── SOURCE INFORMATION ──

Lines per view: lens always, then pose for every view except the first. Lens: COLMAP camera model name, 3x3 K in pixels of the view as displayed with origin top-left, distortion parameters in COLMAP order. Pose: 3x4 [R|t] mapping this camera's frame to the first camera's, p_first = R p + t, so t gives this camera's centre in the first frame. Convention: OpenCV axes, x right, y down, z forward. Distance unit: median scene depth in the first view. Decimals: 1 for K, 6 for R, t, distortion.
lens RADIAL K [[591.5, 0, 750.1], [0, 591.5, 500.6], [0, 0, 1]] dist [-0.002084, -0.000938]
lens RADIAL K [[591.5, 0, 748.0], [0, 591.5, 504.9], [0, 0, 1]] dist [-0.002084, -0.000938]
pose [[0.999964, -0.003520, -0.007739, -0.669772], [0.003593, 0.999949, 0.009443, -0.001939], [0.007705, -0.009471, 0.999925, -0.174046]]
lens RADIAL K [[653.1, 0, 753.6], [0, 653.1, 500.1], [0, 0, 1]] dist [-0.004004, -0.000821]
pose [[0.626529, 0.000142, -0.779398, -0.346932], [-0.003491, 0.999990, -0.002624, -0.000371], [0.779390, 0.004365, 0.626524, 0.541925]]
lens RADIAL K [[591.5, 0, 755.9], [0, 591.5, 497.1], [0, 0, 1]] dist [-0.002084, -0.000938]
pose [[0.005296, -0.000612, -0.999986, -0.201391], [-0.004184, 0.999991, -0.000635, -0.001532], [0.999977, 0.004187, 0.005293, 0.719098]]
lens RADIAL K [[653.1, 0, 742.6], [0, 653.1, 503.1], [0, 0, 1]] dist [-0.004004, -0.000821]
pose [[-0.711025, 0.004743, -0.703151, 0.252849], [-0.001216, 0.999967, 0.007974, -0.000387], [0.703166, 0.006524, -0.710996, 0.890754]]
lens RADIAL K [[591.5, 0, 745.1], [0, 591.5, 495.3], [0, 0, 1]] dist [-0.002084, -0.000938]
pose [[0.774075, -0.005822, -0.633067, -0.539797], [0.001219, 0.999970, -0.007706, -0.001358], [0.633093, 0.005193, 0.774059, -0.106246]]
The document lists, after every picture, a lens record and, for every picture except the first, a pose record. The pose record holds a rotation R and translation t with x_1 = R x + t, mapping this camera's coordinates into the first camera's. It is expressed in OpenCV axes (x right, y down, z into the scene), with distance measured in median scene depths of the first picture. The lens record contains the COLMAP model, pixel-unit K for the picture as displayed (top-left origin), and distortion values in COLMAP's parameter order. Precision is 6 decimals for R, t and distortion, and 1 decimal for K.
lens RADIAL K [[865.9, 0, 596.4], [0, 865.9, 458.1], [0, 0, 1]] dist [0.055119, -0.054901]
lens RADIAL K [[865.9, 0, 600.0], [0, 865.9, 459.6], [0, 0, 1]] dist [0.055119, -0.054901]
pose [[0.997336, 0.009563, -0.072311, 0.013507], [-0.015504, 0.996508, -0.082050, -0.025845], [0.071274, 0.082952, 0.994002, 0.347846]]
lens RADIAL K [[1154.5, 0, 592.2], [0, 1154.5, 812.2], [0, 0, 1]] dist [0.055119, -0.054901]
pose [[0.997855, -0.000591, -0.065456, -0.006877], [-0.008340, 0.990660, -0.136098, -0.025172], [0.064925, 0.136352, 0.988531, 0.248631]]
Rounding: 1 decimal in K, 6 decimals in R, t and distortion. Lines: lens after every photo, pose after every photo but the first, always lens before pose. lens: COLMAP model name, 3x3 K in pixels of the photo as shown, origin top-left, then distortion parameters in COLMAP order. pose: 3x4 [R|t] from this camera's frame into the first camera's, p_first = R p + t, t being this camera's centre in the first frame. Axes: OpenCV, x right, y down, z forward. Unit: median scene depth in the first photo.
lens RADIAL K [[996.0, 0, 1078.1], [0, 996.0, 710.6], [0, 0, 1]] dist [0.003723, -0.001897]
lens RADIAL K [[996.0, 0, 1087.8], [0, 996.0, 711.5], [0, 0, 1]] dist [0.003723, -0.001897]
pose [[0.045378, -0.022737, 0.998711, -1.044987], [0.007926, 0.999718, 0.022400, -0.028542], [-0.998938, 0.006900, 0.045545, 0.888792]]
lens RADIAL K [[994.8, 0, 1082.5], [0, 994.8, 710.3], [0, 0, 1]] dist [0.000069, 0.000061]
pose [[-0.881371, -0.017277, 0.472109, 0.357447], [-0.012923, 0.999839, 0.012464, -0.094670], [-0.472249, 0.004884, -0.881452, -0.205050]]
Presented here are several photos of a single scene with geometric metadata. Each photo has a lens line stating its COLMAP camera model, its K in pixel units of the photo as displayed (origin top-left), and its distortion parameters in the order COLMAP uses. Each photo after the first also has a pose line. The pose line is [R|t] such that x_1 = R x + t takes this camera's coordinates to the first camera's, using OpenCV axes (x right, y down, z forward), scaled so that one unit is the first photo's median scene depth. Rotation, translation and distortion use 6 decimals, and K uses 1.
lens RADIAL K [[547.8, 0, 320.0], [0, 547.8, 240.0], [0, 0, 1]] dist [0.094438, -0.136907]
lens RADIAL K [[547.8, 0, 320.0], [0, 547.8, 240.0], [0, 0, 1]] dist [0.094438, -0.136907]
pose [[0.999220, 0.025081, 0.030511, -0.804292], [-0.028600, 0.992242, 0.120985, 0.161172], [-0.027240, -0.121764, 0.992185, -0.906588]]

───

**TASK STATEMENT:**
Can you rewrite the lines of every entry above as a numbered list, leaving out any blank lines?

**REPLY TO THE TASK:**
1. Lines per view: lens always, then pose for every view except the first. Lens: COLMAP camera model name, 3x3 K in pixels of the view as displayed with origin top-left, distortion parameters in COLMAP order. Pose: 3x4 [R|t] mapping this camera's frame to the first camera's, p_first = R p + t, so t gives this camera's centre in the first frame. Convention: OpenCV axes, x right, y down, z forward. Distance unit: median scene depth in the first view. Decimals: 1 for K, 6 for R, t, distortion.
2. lens RADIAL K [[591.5, 0, 750.1], [0, 591.5, 500.6], [0, 0, 1]] dist [-0.002084, -0.000938]
3. lens RADIAL K [[591.5, 0, 748.0], [0, 591.5, 504.9], [0, 0, 1]] dist [-0.002084, -0.000938]
4. pose [[0.999964, -0.003520, -0.007739, -0.669772], [0.003593, 0.999949, 0.009443, -0.001939], [0.007705, -0.009471, 0.999925, -0.174046]]
5. lens RADIAL K [[653.1, 0, 753.6], [0, 653.1, 500.1], [0, 0, 1]] dist [-0.004004, -0.000821]
6. pose [[0.626529, 0.000142, -0.779398, -0.346932], [-0.003491, 0.999990, -0.002624, -0.000371], [0.779390, 0.004365, 0.626524, 0.541925]]
7. lens RADIAL K [[591.5, 0, 755.9], [0, 591.5, 497.1], [0, 0, 1]] dist [-0.002084, -0.000938]
8. pose [[0.005296, -0.000612, -0.999986, -0.201391], [-0.004184, 0.999991, -0.000635, -0.001532], [0.999977, 0.004187, 0.005293, 0.719098]]
9. lens RADIAL K [[653.1, 0, 742.6], [0, 653.1, 503.1], [0, 0, 1]] dist [-0.004004, -0.000821]
10. pose [[-0.711025, 0.004743, -0.703151, 0.252849], [-0.001216, 0.999967, 0.007974, -0.000387], [0.703166, 0.006524, -0.710996, 0.890754]]
11. lens RADIAL K [[591.5, 0, 745.1], [0, 591.5, 495.3], [0, 0, 1]] dist [-0.002084, -0.000938]
12. pose [[0.774075, -0.005822, -0.633067, -0.539797], [0.001219, 0.999970, -0.007706, -0.001358], [0.633093, 0.005193, 0.774059, -0.106246]]
13. The document lists, after every picture, a lens record and, for every picture except the first, a pose record. The pose record holds a rotation R and translation t with x_1 = R x + t, mapping this camera's coordinates into the first camera's. It is expressed in OpenCV axes (x right, y down, z into the scene), with distance measured in median scene depths of the first picture. The lens record contains the COLMAP model, pixel-unit K for the picture as displayed (top-left origin), and distortion values in COLMAP's parameter order. Precision is 6 decimals for R, t and distortion, and 1 decimal for K.
14. lens RADIAL K [[865.9, 0, 596.4], [0, 865.9, 458.1], [0, 0, 1]] dist [0.055119, -0.054901]
15. lens RADIAL K [[865.9, 0, 600.0], [0, 865.9, 459.6], [0, 0, 1]] dist [0.055119, -0.054901]
16. pose [[0.997336, 0.009563, -0.072311, 0.013507], [-0.015504, 0.996508, -0.082050, -0.025845], [0.071274, 0.082952, 0.994002, 0.347846]]
17. lens RADIAL K [[1154.5, 0, 592.2], [0, 1154.5, 812.2], [0, 0, 1]] dist [0.055119, -0.054901]
18. pose [[0.997855, -0.000591, -0.065456, -0.006877], [-0.008340, 0.990660, -0.136098, -0.025172], [0.064925, 0.136352, 0.988531, 0.248631]]
19. Rounding: 1 decimal in K, 6 decimals in R, t and distortion. Lines: lens after every photo, pose after every photo but the first, always lens before pose. lens: COLMAP model name, 3x3 K in pixels of the photo as shown, origin top-left, then distortion parameters in COLMAP order. pose: 3x4 [R|t] from this camera's frame into the first camera's, p_first = R p + t, t being this camera's centre in the first frame. Axes: OpenCV, x right, y down, z forward. Unit: median scene depth in the first photo.
20. lens RADIAL K [[996.0, 0, 1078.1], [0, 996.0, 710.6], [0, 0, 1]] dist [0.003723, -0.001897]
21. lens RADIAL K [[996.0, 0, 1087.8], [0, 996.0, 711.5], [0, 0, 1]] dist [0.003723, -0.001897]
22. pose [[0.045378, -0.022737, 0.998711, -1.044987], [0.007926, 0.999718, 0.022400, -0.028542], [-0.998938, 0.006900, 0.045545, 0.888792]]
23. lens RADIAL K [[994.8, 0, 1082.5], [0, 994.8, 710.3], [0, 0, 1]] dist [0.000069, 0.000061]
24. pose [[-0.881371, -0.017277, 0.472109, 0.357447], [-0.012923, 0.999839, 0.012464, -0.094670], [-0.472249, 0.004884, -0.881452, -0.205050]]
25. Presented here are several photos of a single scene with geometric metadata. Each photo has a lens line stating its COLMAP camera model, its K in pixel units of the photo as displayed (origin top-left), and its distortion parameters in the order COLMAP uses. Each photo after the first also has a pose line. The pose line is [R|t] such that x_1 = R x + t takes this camera's coordinates to the first camera's, using OpenCV axes (x right, y down, z forward), scaled so that one unit is the first photo's median scene depth. Rotation, translation and distortion use 6 decimals, and K uses 1.
26. lens RADIAL K [[547.8, 0, 320.0], [0, 547.8, 240.0], [0, 0, 1]] dist [0.094438, -0.136907]
27. lens RADIAL K [[547.8, 0, 320.0], [0, 547.8, 240.0], [0, 0, 1]] dist [0.094438, -0.136907]
28. pose [[0.999220, 0.025081, 0.030511, -0.804292], [-0.028600, 0.992242, 0.120985, 0.161172], [-0.027240, -0.121764, 0.992185, -0.906588]]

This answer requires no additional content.